[[ Material to process open ]]
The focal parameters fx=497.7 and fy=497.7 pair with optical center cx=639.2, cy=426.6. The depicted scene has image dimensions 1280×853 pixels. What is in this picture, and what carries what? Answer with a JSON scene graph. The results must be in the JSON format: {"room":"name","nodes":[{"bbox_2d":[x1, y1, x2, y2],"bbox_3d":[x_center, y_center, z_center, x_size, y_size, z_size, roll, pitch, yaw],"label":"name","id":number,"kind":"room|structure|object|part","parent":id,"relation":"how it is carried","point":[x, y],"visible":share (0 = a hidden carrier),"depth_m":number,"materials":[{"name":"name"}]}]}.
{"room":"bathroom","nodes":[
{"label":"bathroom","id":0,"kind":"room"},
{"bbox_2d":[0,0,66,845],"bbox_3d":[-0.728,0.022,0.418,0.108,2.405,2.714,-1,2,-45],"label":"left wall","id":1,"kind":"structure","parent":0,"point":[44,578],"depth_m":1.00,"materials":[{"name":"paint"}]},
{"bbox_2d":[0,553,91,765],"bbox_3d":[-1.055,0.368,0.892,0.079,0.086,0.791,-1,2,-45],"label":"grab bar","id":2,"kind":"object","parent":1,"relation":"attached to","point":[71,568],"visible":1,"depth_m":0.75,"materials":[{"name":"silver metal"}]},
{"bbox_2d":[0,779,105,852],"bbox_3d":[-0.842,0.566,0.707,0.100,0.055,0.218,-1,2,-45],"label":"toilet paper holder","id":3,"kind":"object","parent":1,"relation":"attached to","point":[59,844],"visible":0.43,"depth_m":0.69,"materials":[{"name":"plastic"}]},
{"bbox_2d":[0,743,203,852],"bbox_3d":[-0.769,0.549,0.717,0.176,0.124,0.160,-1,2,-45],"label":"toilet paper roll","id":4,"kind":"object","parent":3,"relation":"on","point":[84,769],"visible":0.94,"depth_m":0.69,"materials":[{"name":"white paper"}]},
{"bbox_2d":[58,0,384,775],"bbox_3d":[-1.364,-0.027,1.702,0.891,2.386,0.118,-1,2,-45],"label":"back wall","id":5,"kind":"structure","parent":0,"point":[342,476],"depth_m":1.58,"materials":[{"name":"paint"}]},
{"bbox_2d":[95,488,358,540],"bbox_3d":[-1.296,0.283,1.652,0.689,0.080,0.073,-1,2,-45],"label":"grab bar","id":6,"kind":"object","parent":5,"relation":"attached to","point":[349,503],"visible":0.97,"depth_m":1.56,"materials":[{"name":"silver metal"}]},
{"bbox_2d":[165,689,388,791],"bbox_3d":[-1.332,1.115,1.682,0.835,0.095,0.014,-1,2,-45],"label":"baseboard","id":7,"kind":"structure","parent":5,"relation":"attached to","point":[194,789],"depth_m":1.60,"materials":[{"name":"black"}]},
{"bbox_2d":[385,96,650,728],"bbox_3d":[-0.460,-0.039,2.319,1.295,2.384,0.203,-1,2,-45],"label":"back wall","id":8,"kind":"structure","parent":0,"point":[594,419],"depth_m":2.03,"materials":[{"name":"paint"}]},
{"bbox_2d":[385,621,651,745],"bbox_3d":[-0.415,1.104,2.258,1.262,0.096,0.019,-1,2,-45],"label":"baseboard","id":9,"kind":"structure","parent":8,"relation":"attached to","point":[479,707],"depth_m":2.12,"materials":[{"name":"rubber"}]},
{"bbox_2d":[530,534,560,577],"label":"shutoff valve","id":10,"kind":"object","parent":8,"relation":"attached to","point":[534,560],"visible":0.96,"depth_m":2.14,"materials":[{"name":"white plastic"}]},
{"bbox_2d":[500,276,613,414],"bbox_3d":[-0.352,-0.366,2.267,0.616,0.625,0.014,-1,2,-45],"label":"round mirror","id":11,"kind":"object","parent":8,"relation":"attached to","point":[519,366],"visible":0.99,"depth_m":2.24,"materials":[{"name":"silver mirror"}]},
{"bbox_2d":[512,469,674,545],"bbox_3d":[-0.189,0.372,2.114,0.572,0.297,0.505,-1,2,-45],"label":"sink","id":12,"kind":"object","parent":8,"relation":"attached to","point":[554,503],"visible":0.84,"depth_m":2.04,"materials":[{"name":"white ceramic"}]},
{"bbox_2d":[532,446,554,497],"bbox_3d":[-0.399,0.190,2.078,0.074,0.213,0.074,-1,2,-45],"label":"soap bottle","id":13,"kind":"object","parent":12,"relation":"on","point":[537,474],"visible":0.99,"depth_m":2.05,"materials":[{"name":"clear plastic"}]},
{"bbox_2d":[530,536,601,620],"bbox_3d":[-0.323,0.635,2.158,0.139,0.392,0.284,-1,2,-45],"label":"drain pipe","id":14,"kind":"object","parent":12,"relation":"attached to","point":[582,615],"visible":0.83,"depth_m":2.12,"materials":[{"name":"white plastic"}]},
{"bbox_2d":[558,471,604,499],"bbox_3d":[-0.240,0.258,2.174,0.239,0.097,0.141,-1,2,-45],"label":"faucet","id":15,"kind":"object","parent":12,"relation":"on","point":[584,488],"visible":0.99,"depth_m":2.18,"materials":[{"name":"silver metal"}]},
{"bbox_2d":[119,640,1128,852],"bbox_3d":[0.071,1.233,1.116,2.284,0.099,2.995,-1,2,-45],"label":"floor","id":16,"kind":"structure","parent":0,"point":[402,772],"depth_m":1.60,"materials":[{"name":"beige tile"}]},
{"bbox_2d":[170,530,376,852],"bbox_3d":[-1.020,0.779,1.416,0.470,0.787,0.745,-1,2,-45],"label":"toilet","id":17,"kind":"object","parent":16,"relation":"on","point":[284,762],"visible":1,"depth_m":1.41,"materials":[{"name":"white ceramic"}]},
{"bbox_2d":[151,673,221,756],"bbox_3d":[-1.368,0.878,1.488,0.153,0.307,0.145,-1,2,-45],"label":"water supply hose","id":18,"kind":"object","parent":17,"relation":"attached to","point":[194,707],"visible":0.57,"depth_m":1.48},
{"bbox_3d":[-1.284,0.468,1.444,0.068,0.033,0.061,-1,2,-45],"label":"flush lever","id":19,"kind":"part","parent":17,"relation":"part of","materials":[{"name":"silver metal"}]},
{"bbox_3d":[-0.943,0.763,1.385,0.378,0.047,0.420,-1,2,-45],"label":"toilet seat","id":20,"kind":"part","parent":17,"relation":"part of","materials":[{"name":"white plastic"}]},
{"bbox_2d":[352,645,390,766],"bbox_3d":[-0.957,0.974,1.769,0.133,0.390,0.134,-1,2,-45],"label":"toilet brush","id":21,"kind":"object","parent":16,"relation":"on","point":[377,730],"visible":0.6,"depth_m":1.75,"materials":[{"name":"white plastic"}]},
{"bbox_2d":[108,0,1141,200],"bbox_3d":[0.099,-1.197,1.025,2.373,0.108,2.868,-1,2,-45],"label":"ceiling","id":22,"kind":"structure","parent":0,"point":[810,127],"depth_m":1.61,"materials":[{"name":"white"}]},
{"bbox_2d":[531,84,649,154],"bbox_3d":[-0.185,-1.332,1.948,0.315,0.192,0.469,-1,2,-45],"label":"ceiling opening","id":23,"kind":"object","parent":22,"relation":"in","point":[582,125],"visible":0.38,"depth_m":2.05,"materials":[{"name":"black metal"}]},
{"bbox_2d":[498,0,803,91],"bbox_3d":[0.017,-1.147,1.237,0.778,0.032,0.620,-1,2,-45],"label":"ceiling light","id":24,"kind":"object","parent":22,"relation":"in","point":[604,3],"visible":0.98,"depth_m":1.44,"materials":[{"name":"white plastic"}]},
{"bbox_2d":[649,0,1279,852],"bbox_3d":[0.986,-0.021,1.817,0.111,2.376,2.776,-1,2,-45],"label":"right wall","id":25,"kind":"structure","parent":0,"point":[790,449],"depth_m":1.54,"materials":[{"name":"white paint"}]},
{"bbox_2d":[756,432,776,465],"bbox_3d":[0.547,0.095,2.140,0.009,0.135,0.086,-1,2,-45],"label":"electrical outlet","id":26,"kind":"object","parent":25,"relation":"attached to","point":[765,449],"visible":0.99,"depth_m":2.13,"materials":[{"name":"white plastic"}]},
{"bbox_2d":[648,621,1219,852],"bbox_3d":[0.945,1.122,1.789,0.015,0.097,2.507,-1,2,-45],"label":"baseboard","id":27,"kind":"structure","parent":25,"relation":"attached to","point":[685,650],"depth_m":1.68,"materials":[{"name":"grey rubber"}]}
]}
[[ Material to process closed ]]
What the exercise asks: Wherever the string "bathroom" is found in the entries, copy the line it sits in.

Worked solution:
{"room":"bathroom","nodes":[
{"label":"bathroom","id":0,"kind":"room"},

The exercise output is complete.